### EXTRAIT DE PAGE:
• • •

La date de vendredi a échauffé bien des esprits. Le 21 décembre 2012 devait être la fin du monde. On pourrait presque dire qu'on en a l'habitude, puisque les prévisions de fin du monde sont devenues assez récurrentes ces dernières années. Il y en a certaines qui sont liées à des dates symboliques, comme le passage à l'an 2000; d'autres sont promises par des groupes ou individus plus ou moins sérieux; certaines se fondent sur d'anciennes croyances, ce qui fut le cas pour le 21 décembre qui devait correspondre à la fin d'une ère selon la tradition maya.
Il faut immédiatement avoir en tête que la civilisation maya a disparu depuis fort longtemps, qu'elle avait une vision du monde bien différente de la nôtre et qu'il est donc maladroit de croire que les Mayas avaient en tête une fin du monde à l'hollywoodienne. Il semble en fait qu’il s’agisse de la fin d'un cycle (et non pas la fin du monde). L'idée de cycle est une chose très répandue dans les traditions anciennes. On a les fameux âges d'or, d'argent, d'airain et de fer dans les civilisations antiques européennes qui forment un cycle humain ; les hindous donnent eux le nom de Manvantara à ces cycles qu'ils divisent également en quatre âges.

• • •

### DONNÉES:
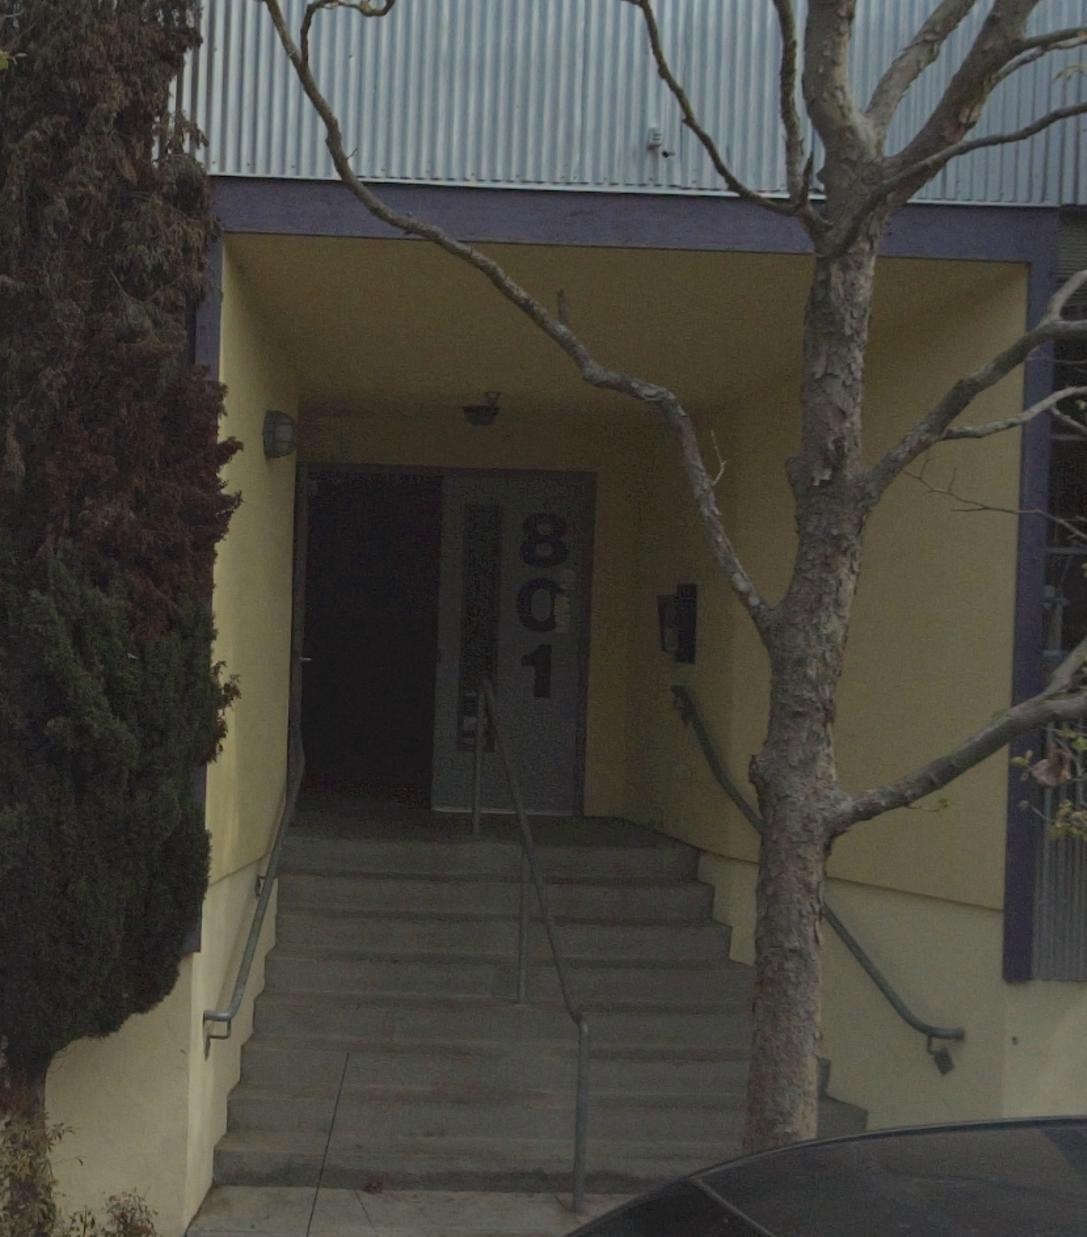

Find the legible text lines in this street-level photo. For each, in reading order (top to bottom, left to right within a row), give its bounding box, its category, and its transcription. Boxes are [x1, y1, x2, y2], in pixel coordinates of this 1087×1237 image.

[513, 509, 571, 705] StreetNumber: 801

• • •

### CONSIGNES:
A) D'après l'extrait sur la fin du monde maya, pourquoi est-il maladroit de croire que les Mayas imaginaient une fin du monde à l'hollywoodienne ? Répondez en une à trois phrases, s'il vous plaît.
B) Répondez aux questions suivantes à partir de l'extrait sur la fin du monde maya.
(i) Quelle date devait être la fin du monde ?
(ii) Quel nom les hindous donnent-ils aux cycles ?
(iii) En combien d'âges les hindous divisent-ils ces cycles ?

### RÉPONSES PAR CONSIGNE:
A) Parce que la civilisation maya a disparu depuis fort longtemps et qu'elle avait une vision du monde bien différente de la nôtre. Le 21 décembre semble d'ailleurs correspondre à la fin d'un cycle, et non à la fin du monde.

B)
(i) Le 21 décembre 2012.
(ii) Manvantara.
(iii) En quatre âges.